§ What you should do
Format each line of the listing below as a string in a JSON list, one string per line, with blank lines omitted.

(Source text of formatted documents)
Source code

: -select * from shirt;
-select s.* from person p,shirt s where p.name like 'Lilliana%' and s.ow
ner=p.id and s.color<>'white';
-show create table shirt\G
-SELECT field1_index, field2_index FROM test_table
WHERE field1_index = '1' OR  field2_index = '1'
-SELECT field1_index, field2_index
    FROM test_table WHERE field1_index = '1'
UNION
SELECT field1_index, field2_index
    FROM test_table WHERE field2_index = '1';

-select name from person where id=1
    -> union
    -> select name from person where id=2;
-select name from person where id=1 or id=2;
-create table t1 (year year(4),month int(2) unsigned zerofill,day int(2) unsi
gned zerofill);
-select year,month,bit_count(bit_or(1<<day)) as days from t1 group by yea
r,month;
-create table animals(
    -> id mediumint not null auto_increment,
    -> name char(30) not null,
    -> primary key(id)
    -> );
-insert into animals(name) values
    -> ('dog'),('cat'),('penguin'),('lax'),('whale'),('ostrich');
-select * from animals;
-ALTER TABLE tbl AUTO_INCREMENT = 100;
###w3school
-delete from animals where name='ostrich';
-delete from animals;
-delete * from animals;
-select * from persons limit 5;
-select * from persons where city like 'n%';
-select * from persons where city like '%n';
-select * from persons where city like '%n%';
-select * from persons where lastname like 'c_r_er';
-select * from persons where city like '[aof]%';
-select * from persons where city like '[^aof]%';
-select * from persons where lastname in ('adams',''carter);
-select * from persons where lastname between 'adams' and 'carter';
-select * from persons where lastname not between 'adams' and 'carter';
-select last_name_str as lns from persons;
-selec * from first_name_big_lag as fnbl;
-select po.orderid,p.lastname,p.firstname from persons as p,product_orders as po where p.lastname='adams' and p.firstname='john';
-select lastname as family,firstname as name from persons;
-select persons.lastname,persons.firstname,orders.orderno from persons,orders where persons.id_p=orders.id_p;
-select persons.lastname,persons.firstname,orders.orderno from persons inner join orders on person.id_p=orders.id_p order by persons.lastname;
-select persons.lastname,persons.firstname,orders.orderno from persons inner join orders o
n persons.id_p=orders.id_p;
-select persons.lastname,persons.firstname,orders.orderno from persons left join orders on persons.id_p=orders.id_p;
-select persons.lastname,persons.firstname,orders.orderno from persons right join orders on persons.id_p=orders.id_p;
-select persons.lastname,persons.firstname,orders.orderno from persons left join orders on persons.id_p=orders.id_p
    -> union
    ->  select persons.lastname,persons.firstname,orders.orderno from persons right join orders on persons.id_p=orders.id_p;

§ Your response
[
  "Source code",
  ": -select * from shirt;",
  "-select s.* from person p,shirt s where p.name like 'Lilliana%' and s.ow",
  "ner=p.id and s.color<>'white';",
  "-show create table shirt\\G",
  "-SELECT field1_index, field2_index FROM test_table",
  "WHERE field1_index = '1' OR  field2_index = '1'",
  "-SELECT field1_index, field2_index",
  "    FROM test_table WHERE field1_index = '1'",
  "UNION",
  "SELECT field1_index, field2_index",
  "    FROM test_table WHERE field2_index = '1';",
  "-select name from person where id=1",
  "    -> union",
  "    -> select name from person where id=2;",
  "-select name from person where id=1 or id=2;",
  "-create table t1 (year year(4),month int(2) unsigned zerofill,day int(2) unsi",
  "gned zerofill);",
  "-select year,month,bit_count(bit_or(1<<day)) as days from t1 group by yea",
  "r,month;",
  "-create table animals(",
  "    -> id mediumint not null auto_increment,",
  "    -> name char(30) not null,",
  "    -> primary key(id)",
  "    -> );",
  "-insert into animals(name) values",
  "    -> ('dog'),('cat'),('penguin'),('lax'),('whale'),('ostrich');",
  "-select * from animals;",
  "-ALTER TABLE tbl AUTO_INCREMENT = 100;",
  "###w3school",
  "-delete from animals where name='ostrich';",
  "-delete from animals;",
  "-delete * from animals;",
  "-select * from persons limit 5;",
  "-select * from persons where city like 'n%';",
  "-select * from persons where city like '%n';",
  "-select * from persons where city like '%n%';",
  "-select * from persons where lastname like 'c_r_er';",
  "-select * from persons where city like '[aof]%';",
  "-select * from persons where city like '[^aof]%';",
  "-select * from persons where lastname in ('adams',''carter);",
  "-select * from persons where lastname between 'adams' and 'carter';",
  "-select * from persons where lastname not between 'adams' and 'carter';",
  "-select last_name_str as lns from persons;",
  "-selec * from first_name_big_lag as fnbl;",
  "-select po.orderid,p.lastname,p.firstname from persons as p,product_orders as po where p.lastname='adams' and p.firstname='john';",
  "-select lastname as family,firstname as name from persons;",
  "-select persons.lastname,persons.firstname,orders.orderno from persons,orders where persons.id_p=orders.id_p;",
  "-select persons.lastname,persons.firstname,orders.orderno from persons inner join orders on person.id_p=orders.id_p order by persons.lastname;",
  "-select persons.lastname,persons.firstname,orders.orderno from persons inner join orders o",
  "n persons.id_p=orders.id_p;",
  "-select persons.lastname,persons.firstname,orders.orderno from persons left join orders on persons.id_p=orders.id_p;",
  "-select persons.lastname,persons.firstname,orders.orderno from persons right join orders on persons.id_p=orders.id_p;",
  "-select persons.lastname,persons.firstname,orders.orderno from persons left join orders on persons.id_p=orders.id_p",
  "    -> union",
  "    ->  select persons.lastname,persons.firstname,orders.orderno from persons right join orders on persons.id_p=orders.id_p;"
]